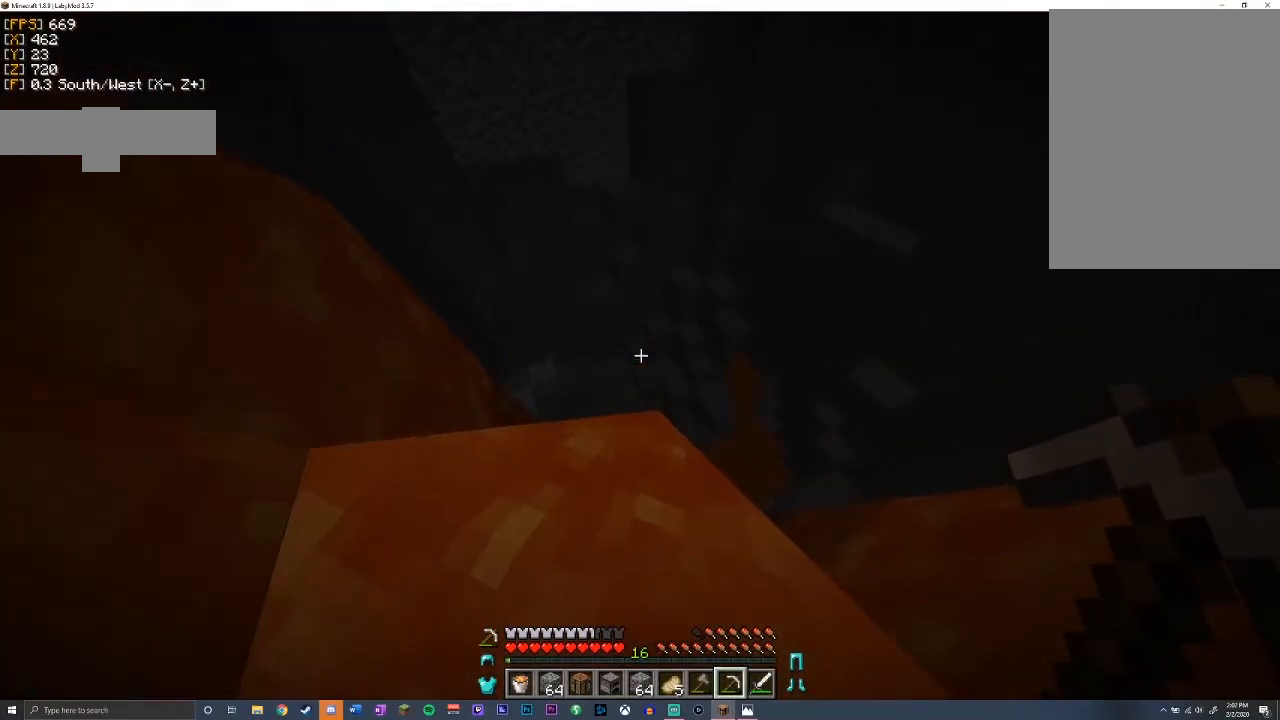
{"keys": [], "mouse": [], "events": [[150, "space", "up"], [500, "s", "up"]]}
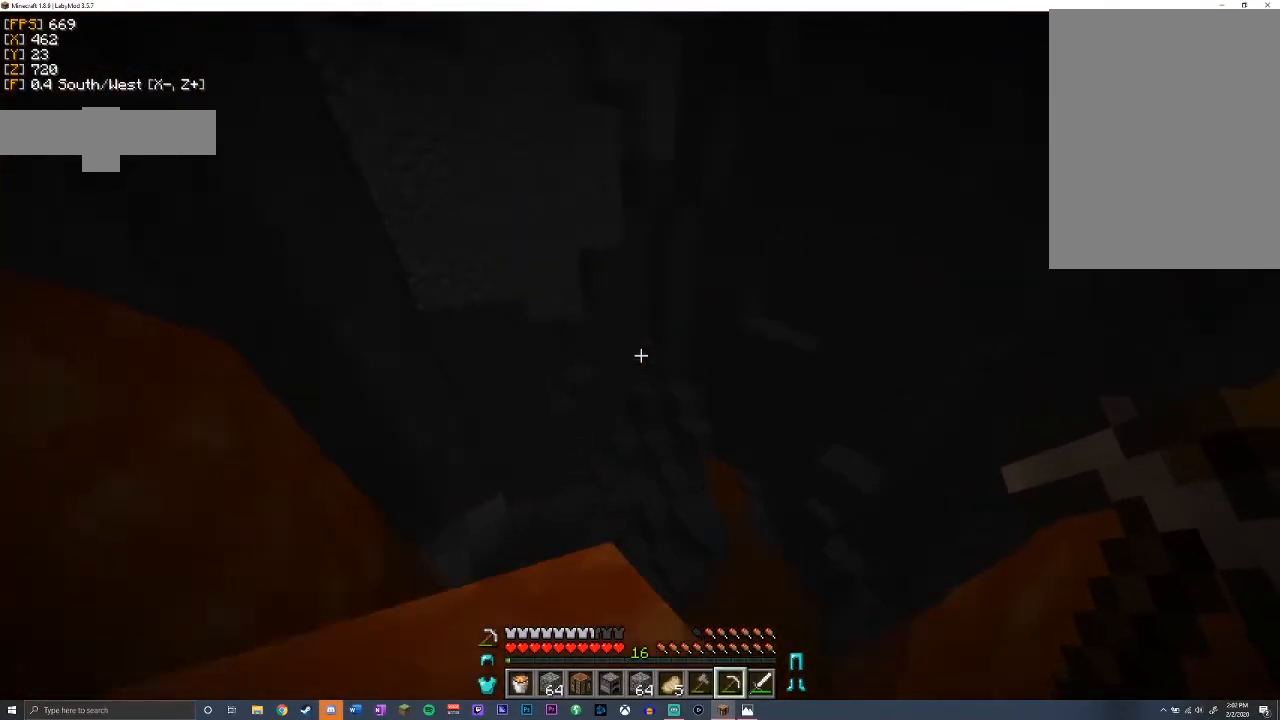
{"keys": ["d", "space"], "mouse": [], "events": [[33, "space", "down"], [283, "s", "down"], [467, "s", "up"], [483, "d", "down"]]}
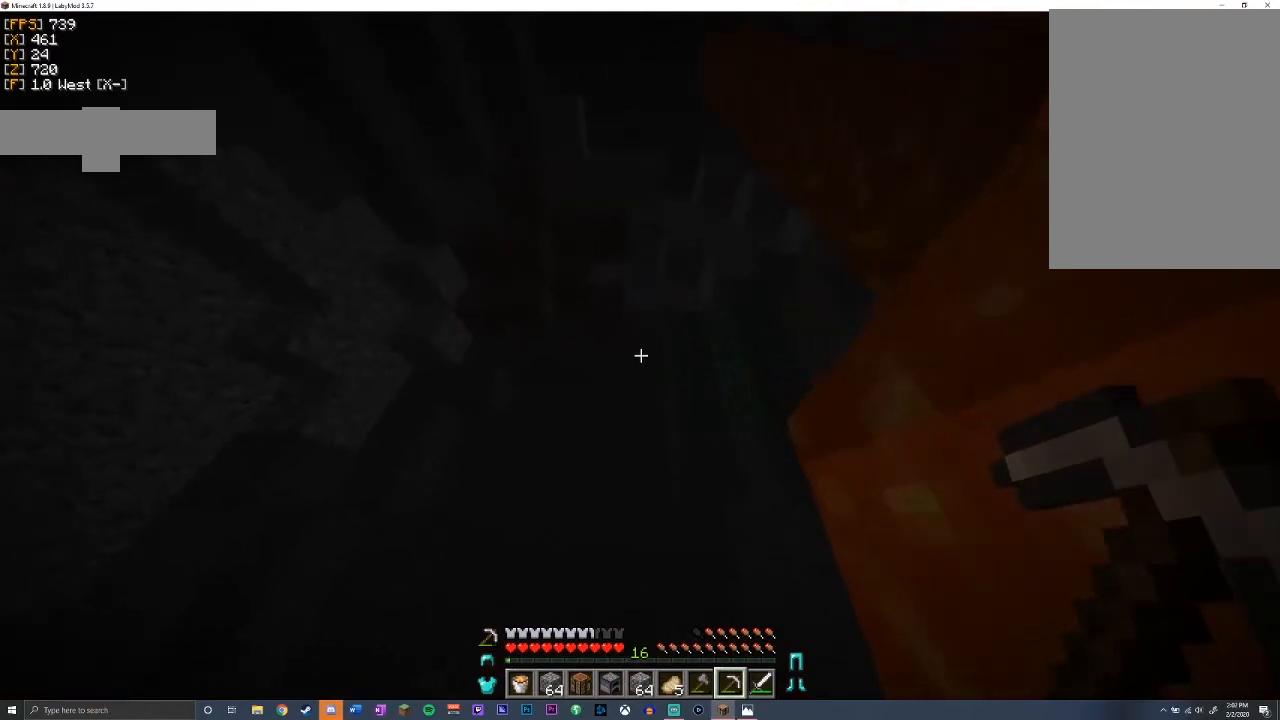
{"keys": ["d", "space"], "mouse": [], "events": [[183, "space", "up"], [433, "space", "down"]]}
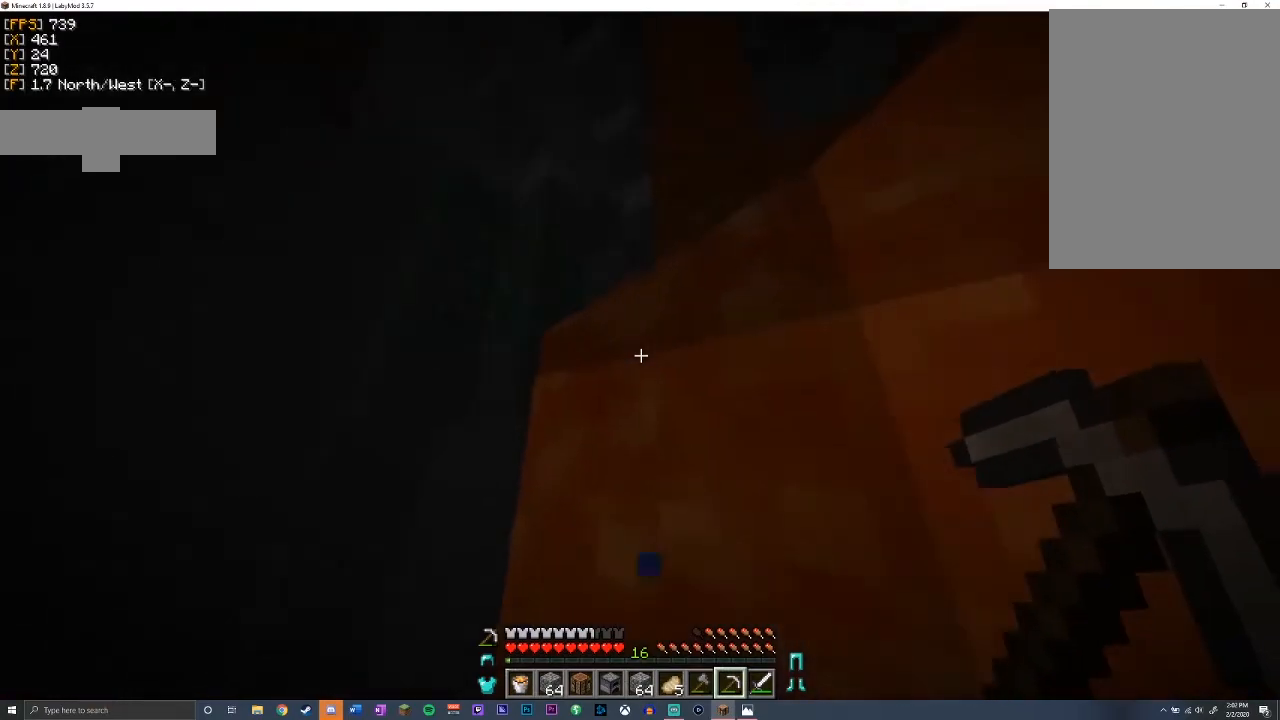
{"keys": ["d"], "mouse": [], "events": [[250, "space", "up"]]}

####

Work instructions: Find the word "down" in the data and show each line that holds it.

Problem solution:
{"keys": ["d", "space"], "mouse": [], "events": [[33, "space", "down"], [283, "s", "down"], [467, "s", "up"], [483, "d", "down"]]}
{"keys": ["d", "space"], "mouse": [], "events": [[183, "space", "up"], [433, "space", "down"]]}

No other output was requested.